Introduction to Business Travel
The alarm fires off at 5:30 AM on Monday morning and literally shocks you awake. You lie there staring at the ceiling for five minutes trying to figure out where you are, what day it is, and what you are going to do that day. Why did you stay up so late watching mindless TV reruns? You try to go back to sleep. Your mind starts thinking about work, and you know you need to get up and write down some critical thoughts and tasks. Your partner rolls over and goes back to sleep, the lucky one. You stagger out of bed and head for the bathroom, tripping over your dog who is sound asleep—it’s even too early for him. While squinting into the mirror at the face looking back, you make a solemn promise you know you will not keep, I’ll never drink again.
It’s too early to eat anything, so you settle for coffee and ponder what kind of aggravation this travel day has in store. You shower, dress, and kiss your partner goodbye and head off to the airport barely awake.
Your normal early drive is usually not so congested, but an accident causes some delay and your anxiety spikes. You feel the stress ignite your body early, and your nerves, not in the best shape already, begin to quiver. You know you can’t miss this meeting in NYC.
You park the car and bolt for departures with forty-five minutes until takeoff, and you know security lines are usually not crowded at this time in the morning. Having said that to yourself, you arrive and find the line is out the door. Sweat begins to form on your forehead. Naturally, you pick the slowest moving of the two lines. Why is one line always much slower than the other?
Arching your head, you notice that your idiot TSA agent has decided he needs to profile everyone in line, asking inane questions about them and their destinations. Meanwhile, you look over at his counterpart who is literally pushing people through the checkpoint at a conservatively calculated 3 to 1 ratio. The bile begins to rise in your throat to the height of the Sears Tower.
You’re finally passed through the ticket check and are now waiting to pass through the metal detector station, and now your fellow flyers’ real incompetence is demonstrated. Admit it, people are basically stupid and can’t take direction, let alone get through a security screening smoothly. You watch helplessly as moron after moron just can’t figure out how to take their shoes off or pull a laptop out of a bag, and generally act as if they are the only person on the planet.
This agonizing process continues until you are about to snap, totally losing it only to be led away in handcuffs. But you know you have to make that NYC meeting, and you bite down on a bullet. You pass the detector fine after what seems an eternity, and then you are randomly pulled out of line for a bomb dusting of your computer and a full wave down because you bought a one-way ticket. Meanwhile, you hear your flight beginning to board, you’re in zone 2, but you know you’ll never get there before zone 5. Guess who will now probably get their bags gate checked?
Arriving at the gate, you find a long and stagnant line. You’ve been flying so much you actually recognize the gate agent, which is probably not a good sign.

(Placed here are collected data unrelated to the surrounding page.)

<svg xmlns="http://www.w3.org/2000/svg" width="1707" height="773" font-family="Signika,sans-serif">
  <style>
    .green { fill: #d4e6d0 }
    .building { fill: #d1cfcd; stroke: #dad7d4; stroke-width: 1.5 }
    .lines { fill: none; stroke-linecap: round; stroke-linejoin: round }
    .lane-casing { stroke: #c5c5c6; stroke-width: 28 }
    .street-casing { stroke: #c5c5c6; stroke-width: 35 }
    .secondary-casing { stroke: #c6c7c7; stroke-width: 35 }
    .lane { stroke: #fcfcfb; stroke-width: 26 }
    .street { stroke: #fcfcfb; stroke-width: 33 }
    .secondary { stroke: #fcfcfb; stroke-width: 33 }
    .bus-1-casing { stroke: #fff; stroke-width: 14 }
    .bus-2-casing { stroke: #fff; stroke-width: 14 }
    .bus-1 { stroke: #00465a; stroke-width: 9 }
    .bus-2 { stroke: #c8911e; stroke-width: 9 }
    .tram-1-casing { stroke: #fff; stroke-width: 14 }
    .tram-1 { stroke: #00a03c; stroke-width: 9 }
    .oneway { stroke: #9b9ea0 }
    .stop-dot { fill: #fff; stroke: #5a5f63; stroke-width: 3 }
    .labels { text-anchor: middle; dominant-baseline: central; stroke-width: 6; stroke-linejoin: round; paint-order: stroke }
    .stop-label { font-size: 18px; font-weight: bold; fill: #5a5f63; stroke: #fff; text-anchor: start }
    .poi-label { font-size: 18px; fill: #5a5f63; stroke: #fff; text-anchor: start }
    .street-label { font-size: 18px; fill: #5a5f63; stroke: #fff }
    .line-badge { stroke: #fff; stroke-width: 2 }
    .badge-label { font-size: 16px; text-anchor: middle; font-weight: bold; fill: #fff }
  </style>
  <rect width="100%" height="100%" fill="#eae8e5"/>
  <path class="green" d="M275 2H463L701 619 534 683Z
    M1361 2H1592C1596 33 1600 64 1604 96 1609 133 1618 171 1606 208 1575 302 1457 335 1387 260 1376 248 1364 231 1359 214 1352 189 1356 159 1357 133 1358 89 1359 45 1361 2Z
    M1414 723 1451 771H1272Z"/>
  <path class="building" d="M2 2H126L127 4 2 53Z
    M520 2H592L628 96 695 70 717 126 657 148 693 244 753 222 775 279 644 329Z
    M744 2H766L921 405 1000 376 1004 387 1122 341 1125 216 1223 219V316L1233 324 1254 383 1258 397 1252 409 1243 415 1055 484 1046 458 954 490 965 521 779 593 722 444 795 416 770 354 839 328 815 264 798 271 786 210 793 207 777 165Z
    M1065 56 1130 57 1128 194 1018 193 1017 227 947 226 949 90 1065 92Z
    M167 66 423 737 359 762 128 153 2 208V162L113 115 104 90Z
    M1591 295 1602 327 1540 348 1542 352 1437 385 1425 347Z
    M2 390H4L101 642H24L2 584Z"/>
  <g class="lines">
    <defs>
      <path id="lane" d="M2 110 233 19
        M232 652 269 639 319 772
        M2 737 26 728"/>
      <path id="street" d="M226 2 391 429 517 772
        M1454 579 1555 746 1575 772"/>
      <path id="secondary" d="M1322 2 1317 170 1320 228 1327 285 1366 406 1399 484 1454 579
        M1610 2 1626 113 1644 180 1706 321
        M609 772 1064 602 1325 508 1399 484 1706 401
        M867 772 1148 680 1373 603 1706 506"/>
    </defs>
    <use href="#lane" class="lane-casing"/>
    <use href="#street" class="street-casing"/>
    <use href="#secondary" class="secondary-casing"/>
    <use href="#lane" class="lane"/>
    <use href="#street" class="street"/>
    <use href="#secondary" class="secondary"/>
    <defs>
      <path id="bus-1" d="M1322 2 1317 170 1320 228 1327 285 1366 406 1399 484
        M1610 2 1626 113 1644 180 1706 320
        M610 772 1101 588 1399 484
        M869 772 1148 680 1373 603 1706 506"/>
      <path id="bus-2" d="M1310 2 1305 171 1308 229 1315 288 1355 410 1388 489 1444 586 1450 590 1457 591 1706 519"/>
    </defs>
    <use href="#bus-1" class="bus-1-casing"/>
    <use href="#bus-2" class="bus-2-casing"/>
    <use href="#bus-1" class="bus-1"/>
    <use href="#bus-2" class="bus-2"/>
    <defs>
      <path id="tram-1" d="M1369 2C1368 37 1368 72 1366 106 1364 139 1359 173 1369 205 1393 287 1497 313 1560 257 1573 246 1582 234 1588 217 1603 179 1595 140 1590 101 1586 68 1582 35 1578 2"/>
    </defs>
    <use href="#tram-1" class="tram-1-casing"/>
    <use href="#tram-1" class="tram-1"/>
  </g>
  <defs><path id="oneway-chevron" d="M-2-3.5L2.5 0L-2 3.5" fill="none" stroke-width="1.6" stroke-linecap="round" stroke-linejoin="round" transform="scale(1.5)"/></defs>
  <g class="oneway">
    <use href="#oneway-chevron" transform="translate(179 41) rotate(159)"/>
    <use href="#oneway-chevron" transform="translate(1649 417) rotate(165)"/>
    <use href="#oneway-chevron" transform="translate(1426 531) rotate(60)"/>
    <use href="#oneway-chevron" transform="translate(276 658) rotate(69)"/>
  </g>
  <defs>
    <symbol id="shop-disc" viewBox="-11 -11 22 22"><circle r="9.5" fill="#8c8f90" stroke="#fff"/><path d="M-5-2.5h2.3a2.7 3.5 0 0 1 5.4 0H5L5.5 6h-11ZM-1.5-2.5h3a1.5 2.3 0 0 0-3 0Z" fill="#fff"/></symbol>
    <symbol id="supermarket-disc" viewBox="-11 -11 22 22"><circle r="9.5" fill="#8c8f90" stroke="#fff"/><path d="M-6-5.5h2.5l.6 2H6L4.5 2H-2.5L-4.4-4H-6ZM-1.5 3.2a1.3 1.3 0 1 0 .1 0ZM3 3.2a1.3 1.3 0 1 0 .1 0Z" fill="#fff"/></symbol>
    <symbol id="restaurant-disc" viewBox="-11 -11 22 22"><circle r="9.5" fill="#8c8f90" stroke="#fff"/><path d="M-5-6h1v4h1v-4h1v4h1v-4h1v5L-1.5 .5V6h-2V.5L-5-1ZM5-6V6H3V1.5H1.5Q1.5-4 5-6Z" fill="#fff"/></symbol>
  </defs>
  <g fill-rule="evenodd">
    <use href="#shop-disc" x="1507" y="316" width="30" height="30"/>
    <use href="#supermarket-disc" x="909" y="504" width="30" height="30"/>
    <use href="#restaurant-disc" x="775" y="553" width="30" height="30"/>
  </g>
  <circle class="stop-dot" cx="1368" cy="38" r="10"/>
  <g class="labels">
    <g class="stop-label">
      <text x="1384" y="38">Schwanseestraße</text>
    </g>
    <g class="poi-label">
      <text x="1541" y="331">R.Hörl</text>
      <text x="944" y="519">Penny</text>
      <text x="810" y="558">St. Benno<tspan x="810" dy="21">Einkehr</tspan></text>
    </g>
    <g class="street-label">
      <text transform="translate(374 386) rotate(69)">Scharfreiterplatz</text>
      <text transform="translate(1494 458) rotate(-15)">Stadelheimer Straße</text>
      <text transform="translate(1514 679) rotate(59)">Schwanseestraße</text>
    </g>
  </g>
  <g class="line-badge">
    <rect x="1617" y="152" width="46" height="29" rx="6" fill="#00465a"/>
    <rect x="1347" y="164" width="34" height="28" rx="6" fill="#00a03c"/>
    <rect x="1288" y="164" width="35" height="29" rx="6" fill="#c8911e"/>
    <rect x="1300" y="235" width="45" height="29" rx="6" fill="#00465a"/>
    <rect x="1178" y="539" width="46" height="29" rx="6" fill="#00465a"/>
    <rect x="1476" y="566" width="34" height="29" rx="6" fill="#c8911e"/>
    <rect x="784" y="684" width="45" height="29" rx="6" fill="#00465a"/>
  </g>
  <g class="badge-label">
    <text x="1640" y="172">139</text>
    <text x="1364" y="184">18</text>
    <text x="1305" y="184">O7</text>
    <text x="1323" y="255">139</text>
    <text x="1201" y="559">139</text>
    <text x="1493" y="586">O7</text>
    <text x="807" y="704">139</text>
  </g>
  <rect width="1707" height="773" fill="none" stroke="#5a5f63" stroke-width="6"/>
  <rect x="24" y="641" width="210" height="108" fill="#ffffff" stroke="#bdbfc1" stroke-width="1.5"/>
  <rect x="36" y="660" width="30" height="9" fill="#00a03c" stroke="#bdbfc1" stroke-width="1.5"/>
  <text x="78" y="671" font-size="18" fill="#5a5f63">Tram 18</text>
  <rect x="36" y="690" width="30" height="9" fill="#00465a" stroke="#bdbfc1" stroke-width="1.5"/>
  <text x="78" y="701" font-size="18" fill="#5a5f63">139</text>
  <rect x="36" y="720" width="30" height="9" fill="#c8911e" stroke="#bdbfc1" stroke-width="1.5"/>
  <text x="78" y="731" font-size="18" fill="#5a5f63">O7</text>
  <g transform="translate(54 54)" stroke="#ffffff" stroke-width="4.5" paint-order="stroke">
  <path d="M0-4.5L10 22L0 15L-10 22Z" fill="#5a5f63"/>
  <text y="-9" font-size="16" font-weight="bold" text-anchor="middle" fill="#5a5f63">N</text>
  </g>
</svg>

Eventually you board, but you are still at the mercy of the same morons who couldn’t figure out how to go through security and are now trying to figure out how to get on a plane while carrying on bags the size of steamer trunks.
You get to your seat and somehow cram your bag in the overhead; however, you will need to stow your other bag under the seat in front of you. There is no leg room at all. Then the realization kicks in that even though you got an aisle seat, the incredibly overweight person next to you needs to let you “feel the fat” oozing into your seat both over and under the armrest. You have a two-hour flight, and you want to feed this person diet pills the whole way, hoping somehow the fat will recede. Your legs do not fit in the allocated area, and you know anyone over four–feet-tall would be cramped. The person in front of you will probably not hear your kneecaps crack as they let their seat back.
Now it’s time for the “hurry up and wait” announcement as you still sit at the gate well after the scheduled takeoff time. Let’s see, let me count the reasons and corresponding actual truths that the airlines use for the usual delays:
• Too many flights—greed
• Oversold flights—greed
• Mechanical problem—greed, but okay to fix it now instead of at 30,000 feet
• Weather—blame it on God, it’s not our problem
• Airport runway congestion—greed
So you sit there in your cramped little seat with steaming rolls of fat layered up against you and obnoxious, non-caring flight attendants, who just got 50 percent in pay cuts on a bankrupt airline, are taking it out on you. But you need to be at that meeting in NYC.